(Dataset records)
========
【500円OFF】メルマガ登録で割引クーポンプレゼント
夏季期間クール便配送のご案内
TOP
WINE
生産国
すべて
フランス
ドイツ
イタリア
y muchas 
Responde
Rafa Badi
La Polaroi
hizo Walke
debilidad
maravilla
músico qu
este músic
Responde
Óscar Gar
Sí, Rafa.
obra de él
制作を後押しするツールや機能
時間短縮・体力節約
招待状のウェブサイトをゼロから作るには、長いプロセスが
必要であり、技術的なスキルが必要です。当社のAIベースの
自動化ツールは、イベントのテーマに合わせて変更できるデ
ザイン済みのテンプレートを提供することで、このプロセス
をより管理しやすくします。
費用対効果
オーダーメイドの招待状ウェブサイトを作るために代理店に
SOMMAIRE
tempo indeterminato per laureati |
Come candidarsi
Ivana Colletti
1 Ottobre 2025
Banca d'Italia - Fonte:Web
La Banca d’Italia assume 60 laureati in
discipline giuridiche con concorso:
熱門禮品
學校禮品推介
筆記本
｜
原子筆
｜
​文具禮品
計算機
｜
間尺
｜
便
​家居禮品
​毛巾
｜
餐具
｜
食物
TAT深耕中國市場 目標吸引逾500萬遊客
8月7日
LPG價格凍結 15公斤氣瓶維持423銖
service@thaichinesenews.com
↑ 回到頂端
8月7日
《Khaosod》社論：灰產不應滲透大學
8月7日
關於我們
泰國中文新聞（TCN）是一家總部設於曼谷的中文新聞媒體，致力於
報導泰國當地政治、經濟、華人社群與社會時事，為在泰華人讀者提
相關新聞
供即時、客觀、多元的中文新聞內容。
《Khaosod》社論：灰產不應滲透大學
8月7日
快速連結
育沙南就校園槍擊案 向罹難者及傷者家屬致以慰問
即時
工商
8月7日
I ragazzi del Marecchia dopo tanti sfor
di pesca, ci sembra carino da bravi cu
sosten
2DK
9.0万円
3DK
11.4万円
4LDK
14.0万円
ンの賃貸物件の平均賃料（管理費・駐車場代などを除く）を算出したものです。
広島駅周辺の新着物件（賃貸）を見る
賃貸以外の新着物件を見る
========
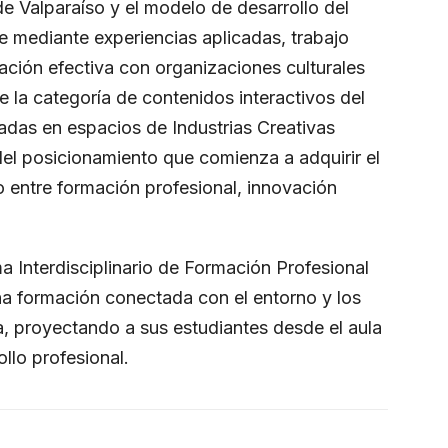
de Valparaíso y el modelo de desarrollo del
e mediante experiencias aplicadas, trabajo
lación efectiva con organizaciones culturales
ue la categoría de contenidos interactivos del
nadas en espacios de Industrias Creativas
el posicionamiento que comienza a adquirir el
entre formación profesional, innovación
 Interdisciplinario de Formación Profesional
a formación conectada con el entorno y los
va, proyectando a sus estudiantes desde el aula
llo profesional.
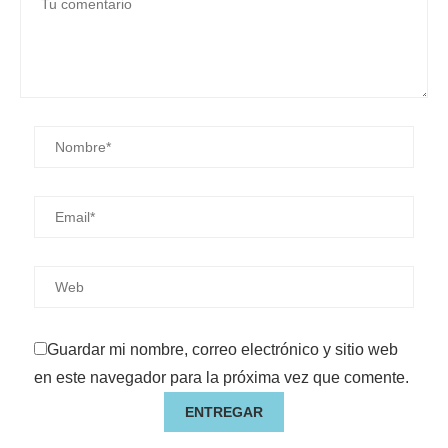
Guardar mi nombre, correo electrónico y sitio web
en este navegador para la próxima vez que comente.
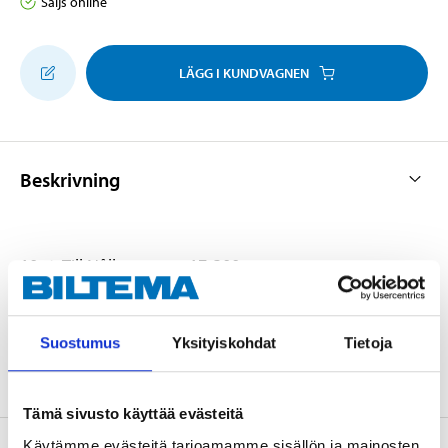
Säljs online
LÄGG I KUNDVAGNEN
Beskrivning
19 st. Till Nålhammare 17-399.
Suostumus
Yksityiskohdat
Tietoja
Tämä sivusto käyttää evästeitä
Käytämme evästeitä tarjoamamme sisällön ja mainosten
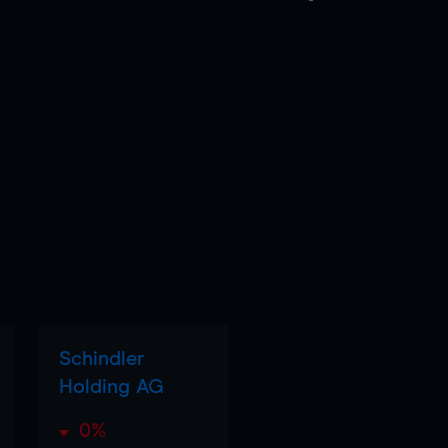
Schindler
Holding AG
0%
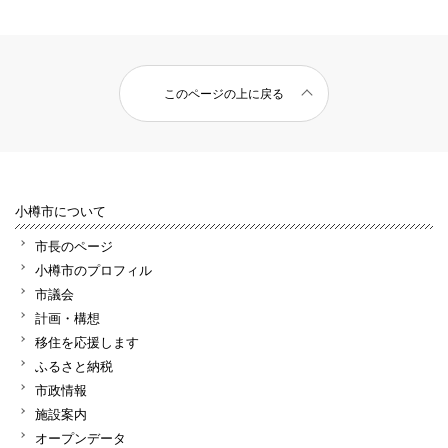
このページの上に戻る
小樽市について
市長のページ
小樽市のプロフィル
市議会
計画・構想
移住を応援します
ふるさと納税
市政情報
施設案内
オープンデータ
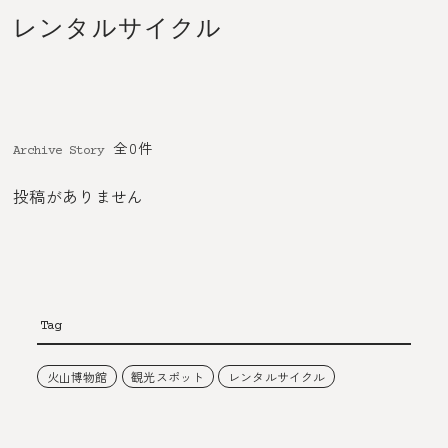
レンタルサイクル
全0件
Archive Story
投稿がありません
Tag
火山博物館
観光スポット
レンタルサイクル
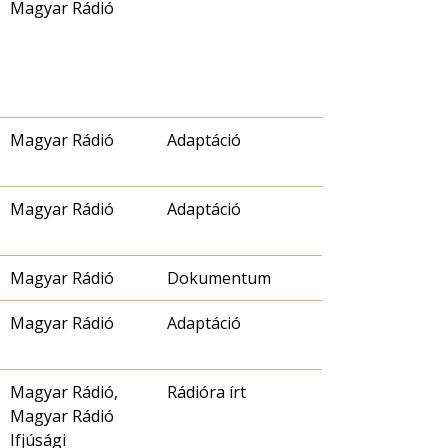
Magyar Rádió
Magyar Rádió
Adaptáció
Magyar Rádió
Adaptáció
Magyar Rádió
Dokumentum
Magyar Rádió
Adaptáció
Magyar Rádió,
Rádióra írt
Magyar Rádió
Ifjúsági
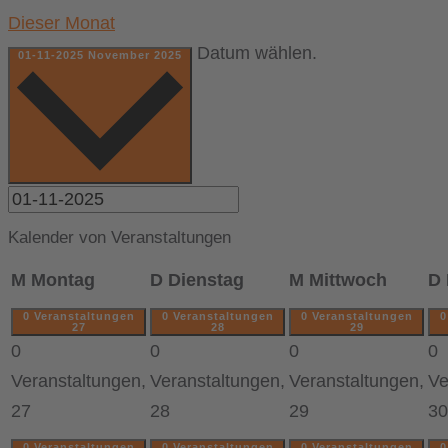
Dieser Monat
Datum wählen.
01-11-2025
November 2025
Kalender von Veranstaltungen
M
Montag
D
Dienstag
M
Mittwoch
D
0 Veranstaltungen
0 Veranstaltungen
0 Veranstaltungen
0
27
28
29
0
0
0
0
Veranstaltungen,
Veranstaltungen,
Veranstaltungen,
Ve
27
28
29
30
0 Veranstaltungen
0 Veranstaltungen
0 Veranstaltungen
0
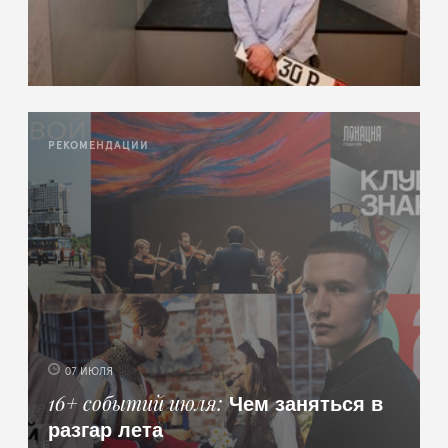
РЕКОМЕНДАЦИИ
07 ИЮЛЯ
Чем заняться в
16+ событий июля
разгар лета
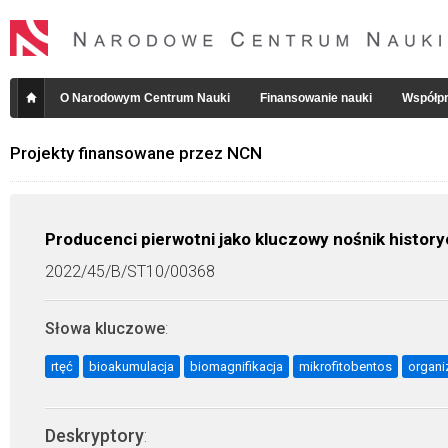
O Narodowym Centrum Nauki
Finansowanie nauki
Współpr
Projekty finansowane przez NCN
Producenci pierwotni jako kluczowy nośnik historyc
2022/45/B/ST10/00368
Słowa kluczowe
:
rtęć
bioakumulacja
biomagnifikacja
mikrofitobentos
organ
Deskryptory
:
========
_WHAT TO PRODUCE_
Reproduce the lines in the entries above, from the one containing "de Valparaíso y el modelo de desarrollo del" through the one containing "llo profesional.", without any changes.

_RESPONSE AREA_
de Valparaíso y el modelo de desarrollo del
e mediante experiencias aplicadas, trabajo
lación efectiva con organizaciones culturales
ue la categoría de contenidos interactivos del
nadas en espacios de Industrias Creativas
el posicionamiento que comienza a adquirir el
entre formación profesional, innovación
 Interdisciplinario de Formación Profesional
a formación conectada con el entorno y los
va, proyectando a sus estudiantes desde el aula
llo profesional.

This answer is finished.